Stored dataset items
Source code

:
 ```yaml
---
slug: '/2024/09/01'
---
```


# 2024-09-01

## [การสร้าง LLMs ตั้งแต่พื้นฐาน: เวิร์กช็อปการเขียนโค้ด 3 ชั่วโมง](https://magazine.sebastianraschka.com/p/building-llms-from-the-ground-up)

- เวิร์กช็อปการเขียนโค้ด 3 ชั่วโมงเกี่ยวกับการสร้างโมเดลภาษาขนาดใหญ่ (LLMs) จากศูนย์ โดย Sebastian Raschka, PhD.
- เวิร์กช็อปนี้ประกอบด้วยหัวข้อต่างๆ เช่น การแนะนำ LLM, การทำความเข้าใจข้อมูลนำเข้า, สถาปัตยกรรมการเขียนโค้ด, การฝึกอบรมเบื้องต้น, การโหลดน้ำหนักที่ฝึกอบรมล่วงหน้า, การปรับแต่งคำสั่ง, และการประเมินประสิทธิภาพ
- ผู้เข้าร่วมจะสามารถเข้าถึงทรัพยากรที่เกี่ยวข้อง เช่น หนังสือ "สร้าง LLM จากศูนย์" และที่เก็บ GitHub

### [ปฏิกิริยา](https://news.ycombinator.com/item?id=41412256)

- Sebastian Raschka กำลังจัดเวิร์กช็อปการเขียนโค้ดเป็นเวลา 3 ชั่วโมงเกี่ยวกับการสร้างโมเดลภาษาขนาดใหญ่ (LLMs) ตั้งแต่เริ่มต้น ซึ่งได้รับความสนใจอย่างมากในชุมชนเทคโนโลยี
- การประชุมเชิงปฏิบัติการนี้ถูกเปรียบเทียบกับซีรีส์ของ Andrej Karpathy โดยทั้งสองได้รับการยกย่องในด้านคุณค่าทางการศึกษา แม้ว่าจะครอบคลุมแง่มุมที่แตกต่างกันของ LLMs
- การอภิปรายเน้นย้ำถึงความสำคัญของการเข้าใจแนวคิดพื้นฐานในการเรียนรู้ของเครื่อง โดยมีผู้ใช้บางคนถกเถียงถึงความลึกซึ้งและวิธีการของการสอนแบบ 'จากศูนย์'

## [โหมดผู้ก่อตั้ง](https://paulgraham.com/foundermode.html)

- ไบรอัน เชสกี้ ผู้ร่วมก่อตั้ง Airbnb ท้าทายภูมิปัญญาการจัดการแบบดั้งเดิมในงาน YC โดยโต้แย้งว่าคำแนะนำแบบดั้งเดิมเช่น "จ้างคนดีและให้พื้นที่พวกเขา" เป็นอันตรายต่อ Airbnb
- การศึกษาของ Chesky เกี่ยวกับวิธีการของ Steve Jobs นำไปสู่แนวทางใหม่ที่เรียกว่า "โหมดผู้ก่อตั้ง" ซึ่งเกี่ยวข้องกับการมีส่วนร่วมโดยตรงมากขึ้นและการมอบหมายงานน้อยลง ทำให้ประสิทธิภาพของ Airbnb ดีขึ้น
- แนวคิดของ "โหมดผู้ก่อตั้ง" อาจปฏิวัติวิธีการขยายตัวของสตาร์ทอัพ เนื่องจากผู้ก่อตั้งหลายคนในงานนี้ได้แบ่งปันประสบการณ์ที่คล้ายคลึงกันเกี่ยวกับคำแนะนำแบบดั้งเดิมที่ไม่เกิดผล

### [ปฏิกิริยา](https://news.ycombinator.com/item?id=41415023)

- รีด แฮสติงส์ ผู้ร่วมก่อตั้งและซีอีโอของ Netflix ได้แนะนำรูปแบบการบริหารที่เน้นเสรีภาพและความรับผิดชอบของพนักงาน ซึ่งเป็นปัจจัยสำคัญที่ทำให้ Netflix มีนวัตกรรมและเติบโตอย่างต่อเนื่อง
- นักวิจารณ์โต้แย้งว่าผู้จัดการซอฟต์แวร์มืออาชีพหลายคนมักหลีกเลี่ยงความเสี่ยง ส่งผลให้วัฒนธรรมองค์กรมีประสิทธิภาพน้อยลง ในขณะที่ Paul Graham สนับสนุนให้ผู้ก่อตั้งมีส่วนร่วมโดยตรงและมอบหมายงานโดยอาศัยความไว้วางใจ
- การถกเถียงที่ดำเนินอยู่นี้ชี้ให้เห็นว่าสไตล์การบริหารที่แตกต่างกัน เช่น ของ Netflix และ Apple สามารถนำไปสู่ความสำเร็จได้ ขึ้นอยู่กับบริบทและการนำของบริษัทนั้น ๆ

Your objective
Return exactly the lines from the one containing "- รีด แฮสติงส์" through the last line of the records above, both included, and nothing else.

Answer for the task
- รีด แฮสติงส์ ผู้ร่วมก่อตั้งและซีอีโอของ Netflix ได้แนะนำรูปแบบการบริหารที่เน้นเสรีภาพและความรับผิดชอบของพนักงาน ซึ่งเป็นปัจจัยสำคัญที่ทำให้ Netflix มีนวัตกรรมและเติบโตอย่างต่อเนื่อง
- นักวิจารณ์โต้แย้งว่าผู้จัดการซอฟต์แวร์มืออาชีพหลายคนมักหลีกเลี่ยงความเสี่ยง ส่งผลให้วัฒนธรรมองค์กรมีประสิทธิภาพน้อยลง ในขณะที่ Paul Graham สนับสนุนให้ผู้ก่อตั้งมีส่วนร่วมโดยตรงและมอบหมายงานโดยอาศัยความไว้วางใจ
- การถกเถียงที่ดำเนินอยู่นี้ชี้ให้เห็นว่าสไตล์การบริหารที่แตกต่างกัน เช่น ของ Netflix และ Apple สามารถนำไปสู่ความสำเร็จได้ ขึ้นอยู่กับบริบทและการนำของบริษัทนั้น ๆ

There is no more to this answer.